Q. Other than thinking, can businesses do other things?
A. Sure, be creative. Say you are a bank and you are worried about your financial situation and that of your employees and customers. Or a restaurant struggling because of the fear of human contact. Even families with children are looking for things to do to relieve anxiety and distract from the news of the day. There are plenty of business problems right now. And there are creative ways to approach each of them. Today, we have the technology to put people together in safe, appropriate ways to creatively solve the issues.
Q. What else can businesses do?
A. The number one thing that businesses can and should be doing right now is communicating – overcommunicating – with all stakeholders. This goes beyond initial announcements about “with an abundance of caution, we’re closing.”
Q. Why overcommunicate? And what should be shared?
A. The communication needs to fit the business and its audiences. No matter what the channel – websites, social media, news media, blogs and content, or internal communications – now is the time to build trust, be forthright and avoid “spinning” the truth. This type of communication helps elevate your brand.
The pandemic will be a life-changing event and people are emotional creatures who fear change. While things are not going to be the same, businesses and leaders need to be clear, transparent and as reassuring as possible with all stakeholders, especially your employees. While people fear change, they respect the transparency.
Q. Do soft skills really work? Do they produce ROI?
A. Yes. Soft skills do matter. I like the Mo Bunnell quote: “Likeability is a soft skill that leads to hard results.” The results of soft skills aren’t necessarily short term, but they do bring results. Our company maintains a nearly 100-year-old core principal – paying rent for the space we occupy on Earth and in the community. This core value creates ROI in the form of respect, high-quality employees, employee engagement and business referrals. These are the hard results for being a good corporate citizen.
In addition, transparency is important to younger consumers. Millennials and Gen Z want to know your corporate values. They look at how you treat your employees. There is a desire among younger audiences for businesses to do what’s right, and in particular, what is needed to be better.
Q. Does this mean in hard economic times you should give things away?

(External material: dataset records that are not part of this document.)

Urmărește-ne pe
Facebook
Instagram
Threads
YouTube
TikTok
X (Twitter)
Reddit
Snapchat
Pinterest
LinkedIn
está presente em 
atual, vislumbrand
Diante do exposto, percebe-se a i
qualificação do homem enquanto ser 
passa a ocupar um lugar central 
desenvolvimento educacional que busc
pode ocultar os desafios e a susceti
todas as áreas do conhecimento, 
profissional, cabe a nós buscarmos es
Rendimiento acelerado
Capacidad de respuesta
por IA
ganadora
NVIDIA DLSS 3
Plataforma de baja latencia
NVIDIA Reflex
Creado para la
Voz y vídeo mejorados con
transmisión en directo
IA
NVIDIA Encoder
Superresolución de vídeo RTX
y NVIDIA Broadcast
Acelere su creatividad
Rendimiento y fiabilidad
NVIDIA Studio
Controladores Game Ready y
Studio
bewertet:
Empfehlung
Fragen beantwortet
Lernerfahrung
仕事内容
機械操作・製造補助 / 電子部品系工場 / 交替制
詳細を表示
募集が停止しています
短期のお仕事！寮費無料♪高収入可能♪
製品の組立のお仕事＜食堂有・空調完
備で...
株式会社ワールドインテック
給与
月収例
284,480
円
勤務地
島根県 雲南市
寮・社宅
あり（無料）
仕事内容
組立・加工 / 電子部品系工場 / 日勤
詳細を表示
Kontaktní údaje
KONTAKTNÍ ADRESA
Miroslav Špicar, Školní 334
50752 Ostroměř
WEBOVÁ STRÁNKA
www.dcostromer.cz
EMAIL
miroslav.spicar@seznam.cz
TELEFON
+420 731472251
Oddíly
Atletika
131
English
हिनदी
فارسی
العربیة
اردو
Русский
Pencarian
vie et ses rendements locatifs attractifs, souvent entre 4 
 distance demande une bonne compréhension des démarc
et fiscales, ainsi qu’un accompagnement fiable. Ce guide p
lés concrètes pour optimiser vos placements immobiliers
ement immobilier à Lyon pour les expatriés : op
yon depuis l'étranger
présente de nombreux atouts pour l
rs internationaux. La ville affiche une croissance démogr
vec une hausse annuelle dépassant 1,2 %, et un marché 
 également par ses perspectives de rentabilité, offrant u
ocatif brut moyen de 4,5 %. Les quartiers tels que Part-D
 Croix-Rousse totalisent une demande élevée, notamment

A. All businesses are struggling with revenue right now. It’s hard to give things away, but every business likely is incurring costs. What can you give away in your inventory that is generous and cannot be sold right now? Does it have a greater value to others? Can it make things better or offer a higher level of service to the public? I think every business has something of value they can offer for free without a significant cost to the company.
Q. Anything else?
A. Don’t forget your people. Again, communicate with your own employees. Let them be creative and a part of the solution. We’re encouraging people to think outside the box in an unfettered manner.
While the pandemic is scary, it is a healthy time of reset. It’s also a great reminder to go back to things that really matter in business and life. Every so often, life gives you a needed kick in the butt – a chance to do things that you don’t do when things are good.
It’s the opportunity born of crisis that we see our country at its best. I think we will see that again.